For some time now, telecom executives have mentioned in surveys that their main competition is not other service providers, but over the top app firms such as Google, which now lead markets for content, apps and platforms, and are emerging in devices and infrastructure.
Yet other surveys have executives citing device or other platform suppliers as the top threats, not other service providers.
And yet the typical executive or department head, on a day-to-day basis, likely continues to benchmark performance by other service providers. So mobile operators are obsessive about their market share, compared to other mobile operators. Cable operators tend to benchmark against telcos, fixed network telcos against cable.
Rival satellite providers consider other satellite providers to be the key share benchmarks.
All of that makes sense, yet obscures the primary challenge (some would say the existential threat) to the “telecom” industry, namely the shift of value away from access to applications, and the ability of app platforms and providers to subsume access functions and vertically integrate.

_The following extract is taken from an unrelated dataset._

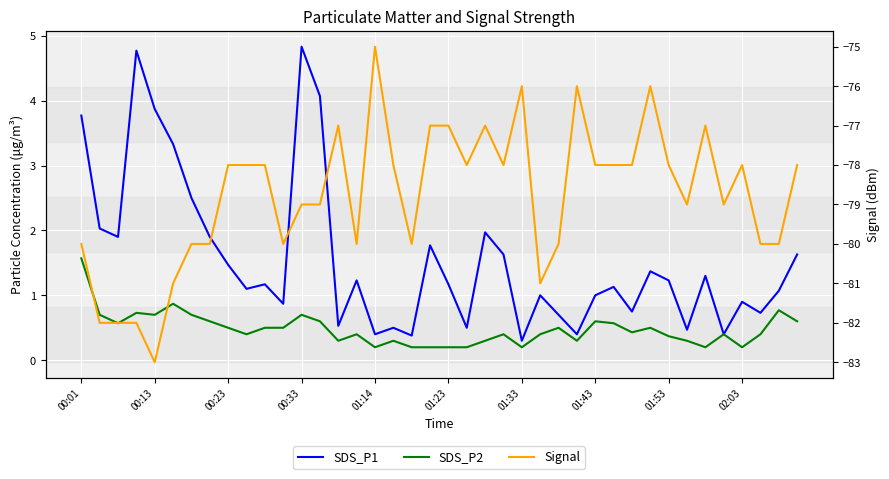

At how many categories does at least one series exceed -68?

40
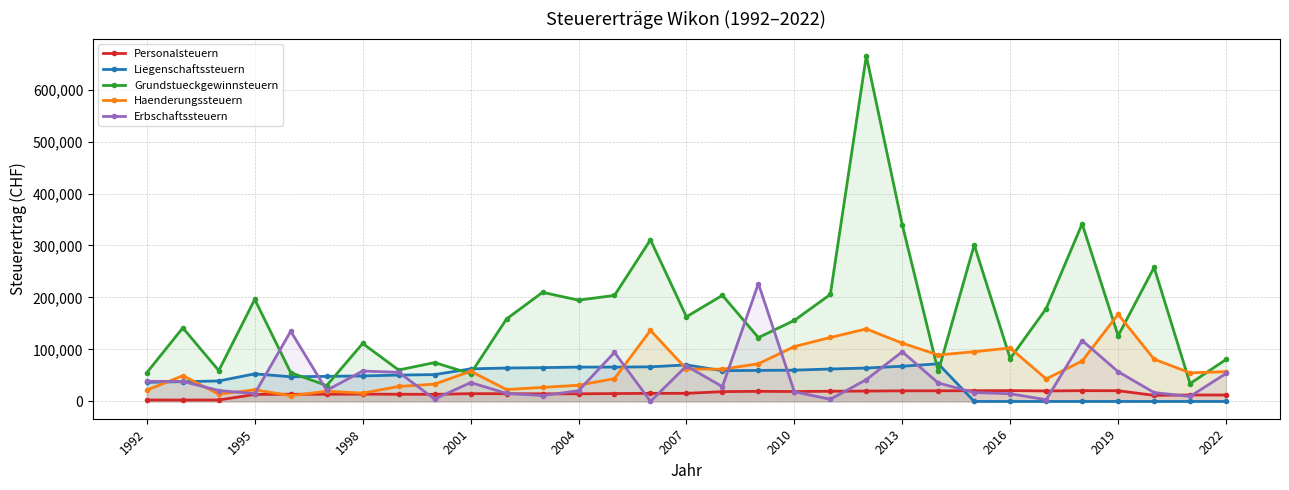

The value of Grundstueckgewinnsteuern at 2013 is 339924. True or false?

True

It would be correct to say that app provider strategy includes vertical integration, allowing the firms to better control both their supply chains as well as reducing cost.
For example, 60 percent of trans-Atlantic traffic now runs over privately-owned and operated undersea networks, not over public telecom networks. One way of describing this is to say that 60 percent of international traffic on those routes has been removed from the telco addressable market.

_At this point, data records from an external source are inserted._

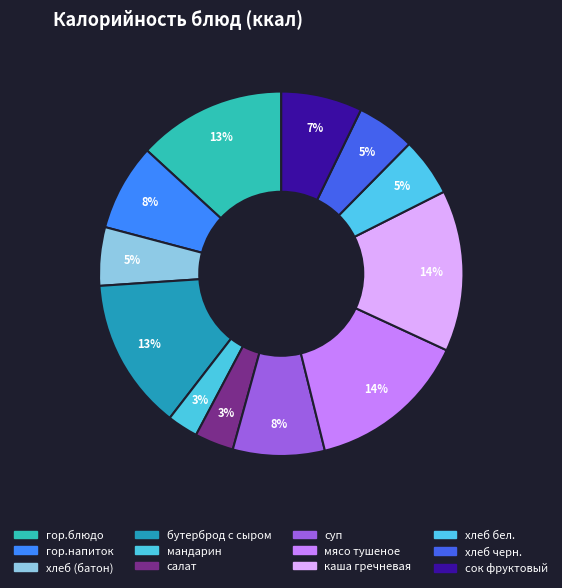

Count the number of slices in the pie.

12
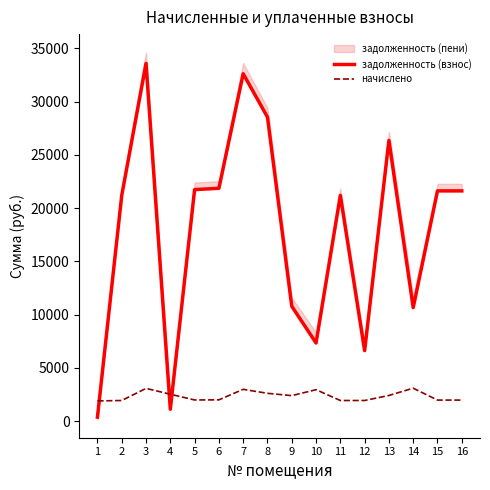

What is the smallest value displayed?

387.4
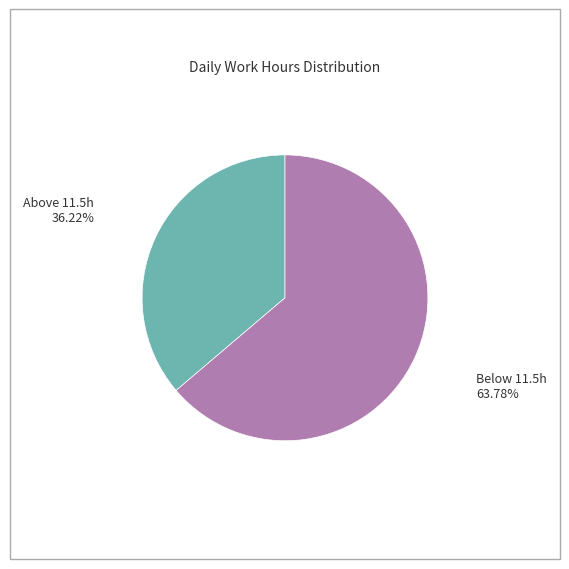

Is there a majority slice in this chart?

Yes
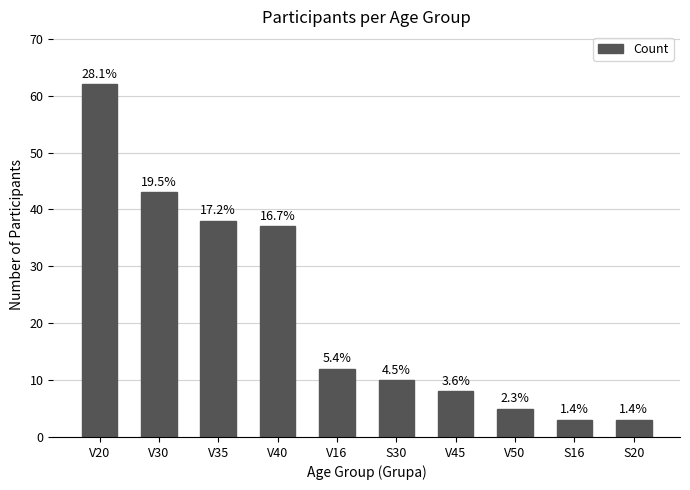

Approximately how many times larger is the value at V45 compared to V20?

0.1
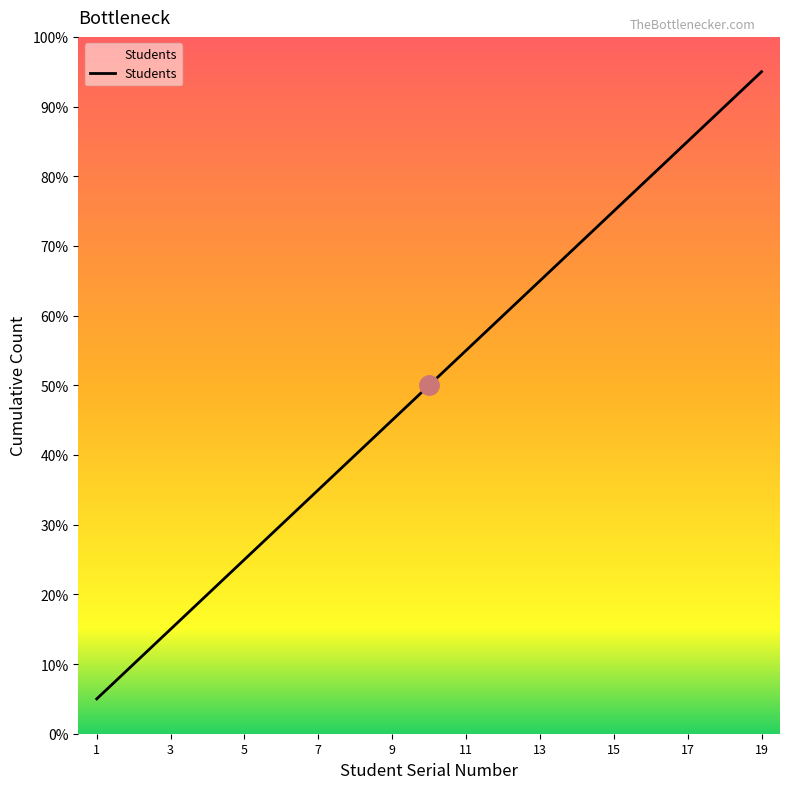

Does the chart display data point markers on the line(s)?

No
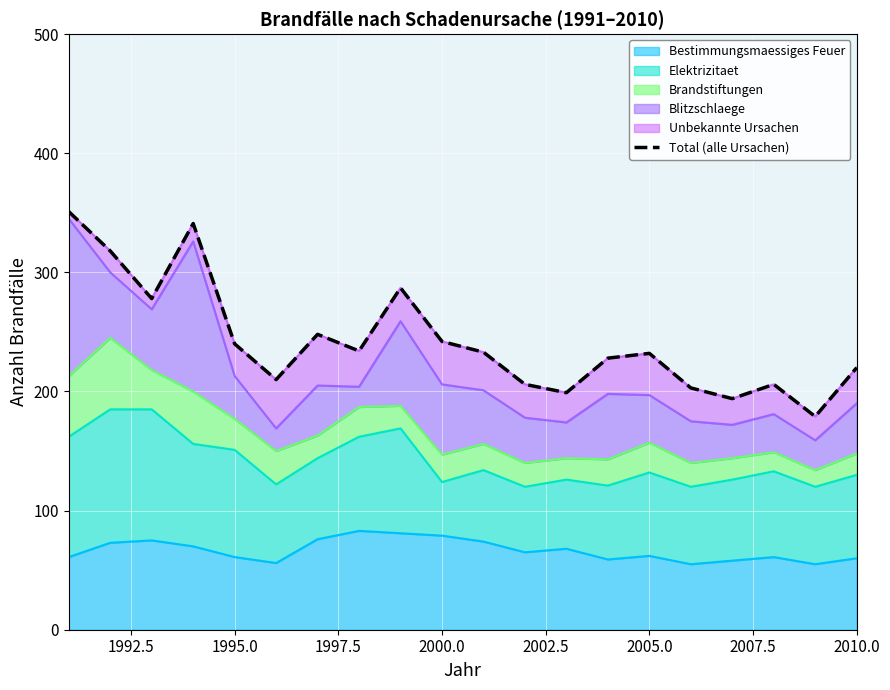

What is the minimum value shown in the chart?

179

Google and Facebook already have moved into public Wi-Fi, fixed network access, mobile services, satellite services, access equipment standards and ways to subsidize internet access.
But that is only part of the story. The leading app and platform providers have emerged as the leading forces in cloud computing as well, with a growing role in devices.

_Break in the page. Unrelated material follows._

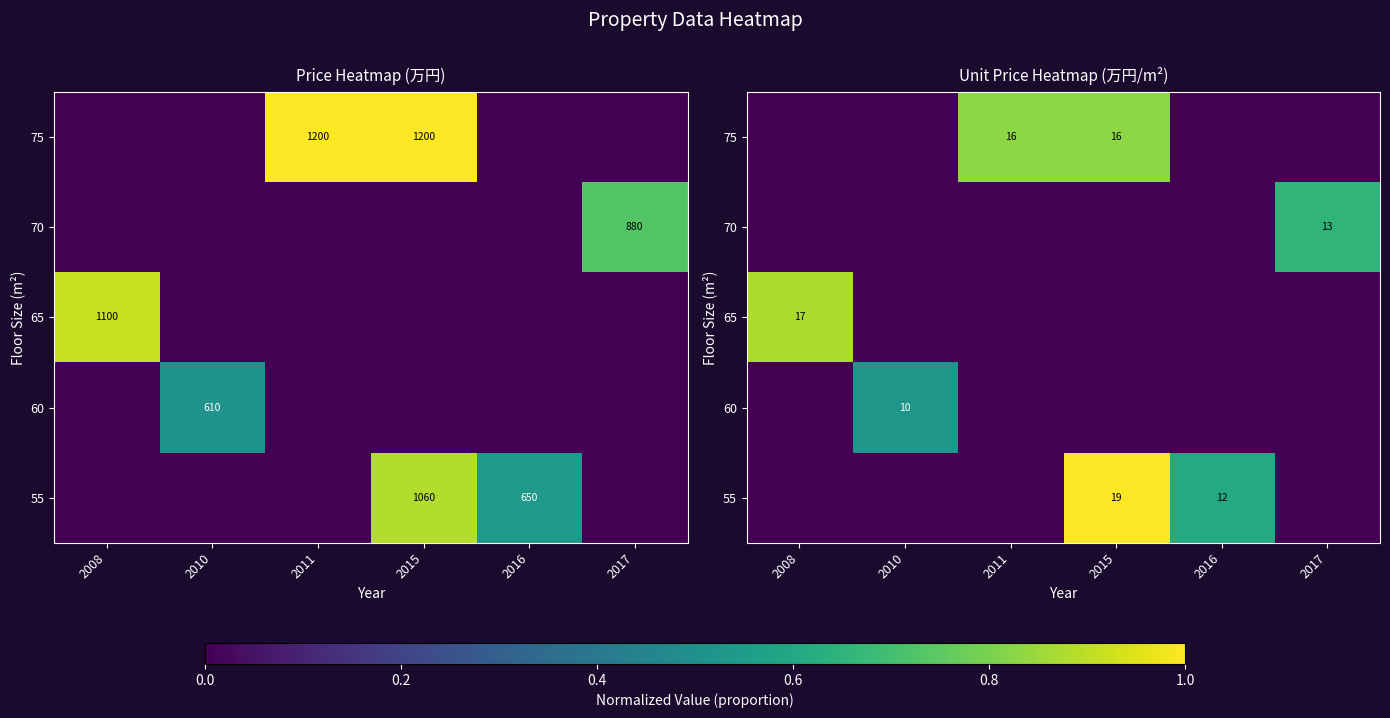

What is the spread (max minus min) of values at 2010?

0.5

Devices, in fact, are among the building blocks of Google’s growth strategy, to be built on Google, cloud, hardware and YouTube, Google says.
Hardware revenue, though still included in the “other” revenue category, grew 38 percent in 2016 and seem to have doubled in 2017.
The commercial reason behind Google’s emerging business model appears to be the value that a single company can create if it combines content services with network hardware, many would argue.
One way to create this value is by aligning networks with content.
And that is the reason why Comcast’s acquisition of NBCUniversal was so instructive, and why AT&T wants to buy Time Warner. If your primary competition is app firms with network assets, then telcos likewise need to become app providers with access network assets.
That is seen first in entertainment video, but will deepen in other areas, such as internet of things. In that sense, the U.S. Department of Justice effort to block the AT&T acquisition of Time Warner is misguided. That would block a necessary step AT&T must take to survive the competition with the leading app providers.
In other words, the “relevant market” is no longer “telecom services.” The walls between content, media, access and communications are evaporating. Firms such as AT&T must vertically integrate, as their most-important competitors are doing.